Paradoxerweise wollte der damalige SPÖ-Chef Alfred Gusenbauer sogar das "Nulldefizit“ - über das sich er und seine Parteifreunde gar nicht genug empören oder auch mokieren konnten - in die Verfassung schreiben lassen. Aber Gusenbauer war natürlich intelligent genug, um das Richtige und Notwendige zu erkennen (nur scheute er die Mühen der politischen Umsetzungsebenen). Möglicherweise wollte er sich damit ja für den Fall seiner Kanzlerschaft gegen den Hang zur "realsozialistischen Wiederbetätigung“ (© Erwin Zankel, Kleine Zeitung) vieler seiner Parteifreunde absichern.

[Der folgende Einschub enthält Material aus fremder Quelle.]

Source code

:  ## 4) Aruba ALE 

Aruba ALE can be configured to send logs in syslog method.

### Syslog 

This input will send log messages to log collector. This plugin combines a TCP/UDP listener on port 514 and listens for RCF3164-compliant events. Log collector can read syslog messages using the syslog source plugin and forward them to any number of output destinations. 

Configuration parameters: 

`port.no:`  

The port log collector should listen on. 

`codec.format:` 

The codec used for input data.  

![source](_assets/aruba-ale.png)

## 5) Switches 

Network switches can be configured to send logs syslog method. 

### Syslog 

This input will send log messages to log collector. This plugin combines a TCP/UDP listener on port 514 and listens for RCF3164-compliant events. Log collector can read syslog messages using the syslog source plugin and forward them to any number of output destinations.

Nur eine symbolische Geste

Dennoch ist es prinzipiell zu hinterfragen, ob alles, was sinnvoll und richtig ist, auch schon in den Verfassungsstein gemeißelt werden soll. Das gilt auch für die aktuelle Diskussion um die "Schuldenbremse“. Ihr haftet ja etwas Skurriles an. Es ist so wie mit jemandem, der erkennt, dass er weniger Geld ausgeben oder weniger trinken und essen sollte, und das umständlich und weitschweifig festschreibt, statt dass er stante pede einfach damit beginnt. "Ja morgen, morgen, fang’ ich ein neues Leben an!“ heißt das in der Sprache des Austropop …

Das Beste also wäre - immer schon - fiskalpolitische Disziplin und Austerität gewesen. Dann stünden wir heute anders da. Zuerst aber eine Schuldenbremse zu diskutieren, und sie dann nicht in die Verfassung zu schreiben, ist ein verheerendes Signal, worauf sich die strengen Herren in den grauen gutsitzenden Anzügen (Finanzmärkte, Ratingagenturen …) schon ihren Reim machen werden. Sie nur als einfaches Gesetz zu beschließen, ist eine symbolische Geste, nicht mehr.

Nun kann man darüber räsonieren, warum es der Regierung nicht gelungen ist, wenigstens eine der Oppositionsparteien ins Boot zu holen, um die erforderliche Zweidrittelmehrheit zustande zu bringen. Vielleicht ist es ihr ja auch ganz recht: Wir wollten ja eh - aber leider, leider … Zumindest bei Werner Faymann ist man sich ja nicht ganz sicher, ob er den Sinn des Unterfangens verstanden hat. Für sich und seine Klientel hat er es sich immerhin so zurechtgelegt, dass dann die grauen Herren (s. o.) weniger böse zu uns sind.

Aber letztlich kann man hier Blau, Grün und Orange nicht aus ihrer Verantwortung entlassen. Von den nationalen Sozialisten war freilich nichts anderes zu erwarten - und auch die Grünen bremsen gerne alles Mögliche aber nicht das Geldausgeben. Also hätte es die Stunde des Josef B. sein können. Er hat seine "15 minutes of fame“ (Mc Luhan/Warhol) gehabt - aber leider nicht genutzt.

Orange Emanzipationsversuche

Damit fügt sich dieser Fall ins orange Gesamtbild: eine Partei, die immer wieder zumindest in der Person ihres Vorsitzenden durchaus respektabel versucht, sich von ihren Wurzeln zu lösen, von den Gründervätern zu emanzipieren - und ihnen dennoch nicht ganz entkommt. Immer wieder klingen die alten Töne an, wird der Versuchung des Populismus nachgegeben. Dabei, so möchte man meinen, müsste es im österreichischen Parteienspektrum ja ganz einfach sein, sich als rechtsliberale Kraft zu positionieren - neben SPÖ, Grünen, FPÖ und ÖAAB.

Viel Zeit hat Josef Bucher nicht mehr, zu beweisen, dass es ihm damit ernst ist und er das auch "auf den Boden“ bringt. Erfolgsgarantie gibt es so oder so keine. Aber die bisherige Unentschlossenheit ist der sicherste Weg zum Misserfolg. Andersherum gesagt: Wenn man schon damit rechnen muss, aus dem Parlament zu fliegen, kann man gleich das Vernünftige tun.